> [Plain-text document sources]:
========================================================================

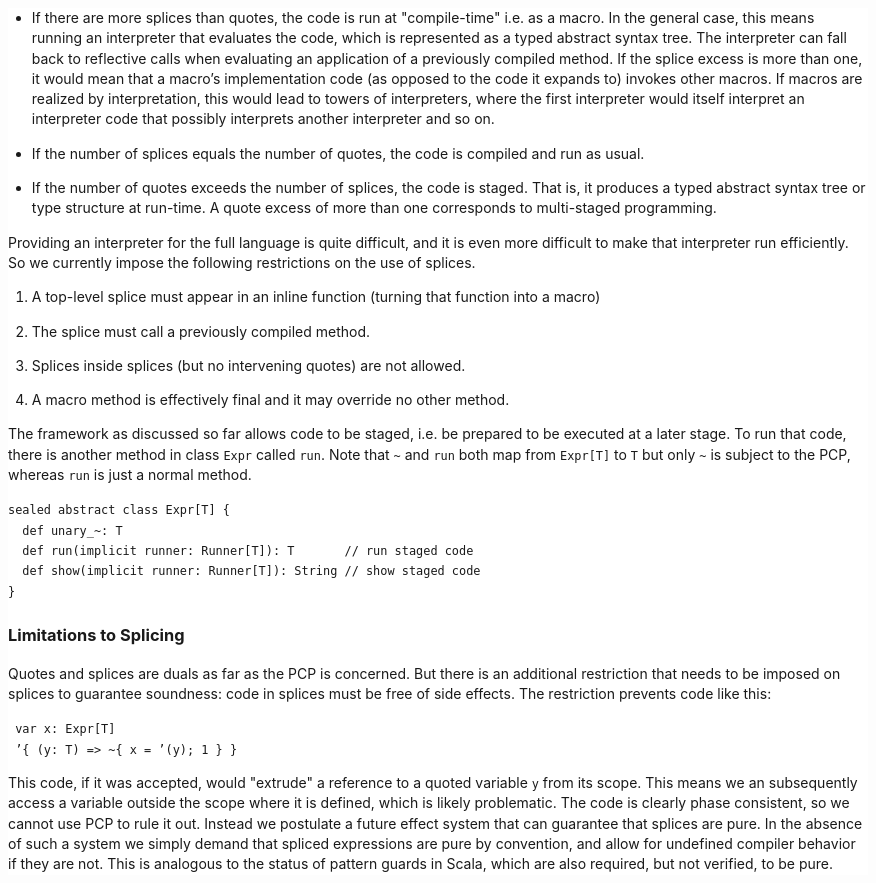  - If there are more splices than quotes, the code is run at
   "compile-time" i.e. as a macro. In the general case, this means
   running an interpreter that evaluates the code, which is
   represented as a typed abstract syntax tree. The interpreter can
   fall back to reflective calls when evaluating an application of a
   previously compiled method.  If the splice excess is more than one,
   it would mean that a macro’s implementation code (as opposed to the
   code it expands to) invokes other macros. If macros are realized by
   interpretation, this would lead to towers of interpreters, where
   the first interpreter would itself interpret an interpreter code
   that possibly interprets another interpreter and so on.

 - If the number of splices equals the number of quotes, the code is
   compiled and run as usual.

 - If the number of quotes exceeds the number of splices, the code is
   staged. That is, it produces a typed abstract syntax tree or type
   structure at run-time. A quote excess of more than one corresponds
   to multi-staged programming.

Providing an interpreter for the full language is quite difficult, and
it is even more difficult to make that interpreter run efficiently. So
we currently impose the following restrictions on the use of splices.

 1. A top-level splice must appear in an inline function (turning that function
    into a macro)

 2. The splice must call a previously compiled method.

 3. Splices inside splices (but no intervening quotes) are not allowed.

 4. A macro method is effectively final and it may override no other method.

The framework as discussed so far allows code to be staged, i.e. be prepared
to be executed at a later stage. To run that code, there is another method
in class `Expr` called `run`. Note that `~` and `run` both map from `Expr[T]`
to `T` but only `~` is subject to the PCP, whereas `run` is just a normal method.

    sealed abstract class Expr[T] {
      def unary_~: T
      def run(implicit runner: Runner[T]): T       // run staged code
      def show(implicit runner: Runner[T]): String // show staged code
    }

### Limitations to Splicing

Quotes and splices are duals as far as the PCP is concerned. But there is an additional
restriction that needs to be imposed on splices to guarantee soundness:
code in splices must be free of side effects. The restriction prevents code like this:

     var x: Expr[T]
     ’{ (y: T) => ~{ x = ’(y); 1 } }

This code, if it was accepted, would "extrude" a reference to a quoted variable `y` from its scope.
This means we an subsequently access a variable outside the scope where it is defined, which is
likely problematic. The code is clearly phase consistent, so we cannot use PCP to
rule it out. Instead we postulate a future effect system that can guarantee that splices
are pure. In the absence of such a system we simply demand that spliced expressions are
pure by convention, and allow for undefined compiler behavior if they are not. This is analogous
to the status of pattern guards in Scala, which are also required, but not verified, to be pure.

========================================================================

> [Exercise brief]: What is the number of lines in the data that hold the word "pure"? Reply with that number and nothing else.

> [Answer to this exercise]: 3